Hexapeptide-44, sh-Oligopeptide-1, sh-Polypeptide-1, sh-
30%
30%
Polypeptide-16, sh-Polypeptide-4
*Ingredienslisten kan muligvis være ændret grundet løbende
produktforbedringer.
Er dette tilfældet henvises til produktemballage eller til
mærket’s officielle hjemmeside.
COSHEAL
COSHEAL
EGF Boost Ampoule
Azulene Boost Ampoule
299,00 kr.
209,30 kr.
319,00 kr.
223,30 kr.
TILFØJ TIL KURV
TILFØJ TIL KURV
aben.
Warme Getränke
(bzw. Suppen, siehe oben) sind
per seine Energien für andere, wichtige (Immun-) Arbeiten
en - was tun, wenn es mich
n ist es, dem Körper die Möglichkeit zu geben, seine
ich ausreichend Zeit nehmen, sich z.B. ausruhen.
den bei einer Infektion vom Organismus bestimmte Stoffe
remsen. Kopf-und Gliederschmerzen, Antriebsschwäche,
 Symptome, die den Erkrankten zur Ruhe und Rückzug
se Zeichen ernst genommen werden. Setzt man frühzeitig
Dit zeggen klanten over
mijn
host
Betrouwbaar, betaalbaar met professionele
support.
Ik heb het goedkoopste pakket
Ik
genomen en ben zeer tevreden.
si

══════════════════════════════

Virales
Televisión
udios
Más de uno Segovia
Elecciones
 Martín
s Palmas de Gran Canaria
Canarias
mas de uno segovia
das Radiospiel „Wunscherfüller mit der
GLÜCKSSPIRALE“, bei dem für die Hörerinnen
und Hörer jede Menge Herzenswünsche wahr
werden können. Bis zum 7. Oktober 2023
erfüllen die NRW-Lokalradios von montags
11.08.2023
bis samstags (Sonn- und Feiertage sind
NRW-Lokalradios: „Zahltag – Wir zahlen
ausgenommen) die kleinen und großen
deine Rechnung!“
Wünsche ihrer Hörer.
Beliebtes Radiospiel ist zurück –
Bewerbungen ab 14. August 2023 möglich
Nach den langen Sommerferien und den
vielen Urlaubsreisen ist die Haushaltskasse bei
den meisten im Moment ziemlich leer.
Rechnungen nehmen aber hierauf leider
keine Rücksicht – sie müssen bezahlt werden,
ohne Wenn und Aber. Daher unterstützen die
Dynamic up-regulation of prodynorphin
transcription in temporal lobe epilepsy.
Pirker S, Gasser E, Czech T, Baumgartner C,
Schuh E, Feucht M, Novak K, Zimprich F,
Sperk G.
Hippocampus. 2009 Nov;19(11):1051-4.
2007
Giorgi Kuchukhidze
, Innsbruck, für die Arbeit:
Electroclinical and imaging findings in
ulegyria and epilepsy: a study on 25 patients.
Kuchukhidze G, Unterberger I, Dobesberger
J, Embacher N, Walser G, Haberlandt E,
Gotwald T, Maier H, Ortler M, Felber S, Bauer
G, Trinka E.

══════════════════════════════

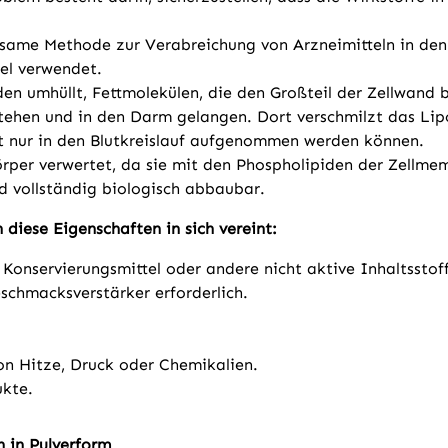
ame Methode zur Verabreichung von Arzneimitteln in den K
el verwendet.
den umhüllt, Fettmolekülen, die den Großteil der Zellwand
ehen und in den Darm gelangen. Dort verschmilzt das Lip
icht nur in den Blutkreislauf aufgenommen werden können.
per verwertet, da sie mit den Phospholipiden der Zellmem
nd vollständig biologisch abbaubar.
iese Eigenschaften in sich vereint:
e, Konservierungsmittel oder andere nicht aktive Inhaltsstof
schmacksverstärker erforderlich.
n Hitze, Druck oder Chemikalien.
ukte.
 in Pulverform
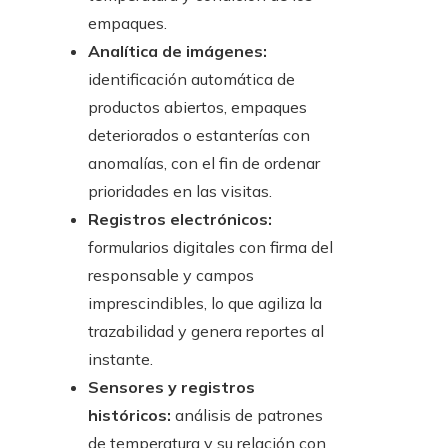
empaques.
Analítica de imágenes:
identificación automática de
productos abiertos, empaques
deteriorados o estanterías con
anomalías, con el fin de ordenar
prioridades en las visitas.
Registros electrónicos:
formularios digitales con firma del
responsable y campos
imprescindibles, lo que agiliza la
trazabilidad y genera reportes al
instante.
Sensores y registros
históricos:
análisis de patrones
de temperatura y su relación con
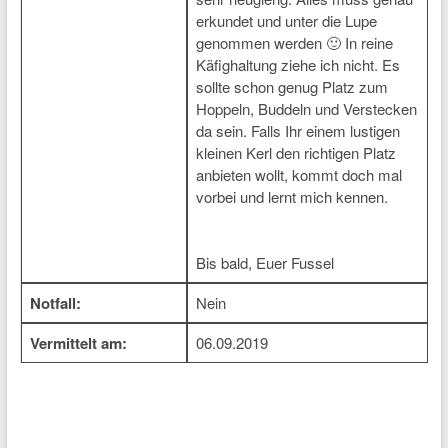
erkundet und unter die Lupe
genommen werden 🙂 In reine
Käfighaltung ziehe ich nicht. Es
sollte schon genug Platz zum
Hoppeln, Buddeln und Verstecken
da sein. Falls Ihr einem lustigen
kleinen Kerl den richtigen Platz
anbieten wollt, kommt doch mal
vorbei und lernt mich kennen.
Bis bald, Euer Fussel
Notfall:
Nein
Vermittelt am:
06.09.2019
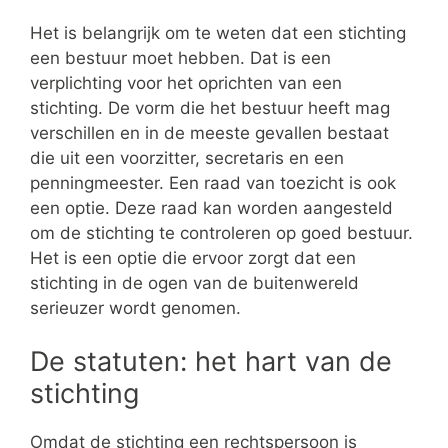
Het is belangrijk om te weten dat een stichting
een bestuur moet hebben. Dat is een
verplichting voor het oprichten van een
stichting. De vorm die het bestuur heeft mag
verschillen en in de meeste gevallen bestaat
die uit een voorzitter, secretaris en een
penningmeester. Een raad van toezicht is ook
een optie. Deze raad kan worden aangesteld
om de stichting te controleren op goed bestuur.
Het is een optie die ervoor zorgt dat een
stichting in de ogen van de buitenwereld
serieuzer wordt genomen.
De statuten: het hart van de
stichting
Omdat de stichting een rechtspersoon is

══════════════════════════════

An exact transcription is needed of the lines from the one with "Bis bald, Euer Fussel" to the one with "stichting. De vorm die het bestuur heeft mag" above, both ends included, with pictures left out.

Bis bald, Euer Fussel
Notfall:
Nein
Vermittelt am:
06.09.2019
Het is belangrijk om te weten dat een stichting
een bestuur moet hebben. Dat is een
verplichting voor het oprichten van een
stichting. De vorm die het bestuur heeft mag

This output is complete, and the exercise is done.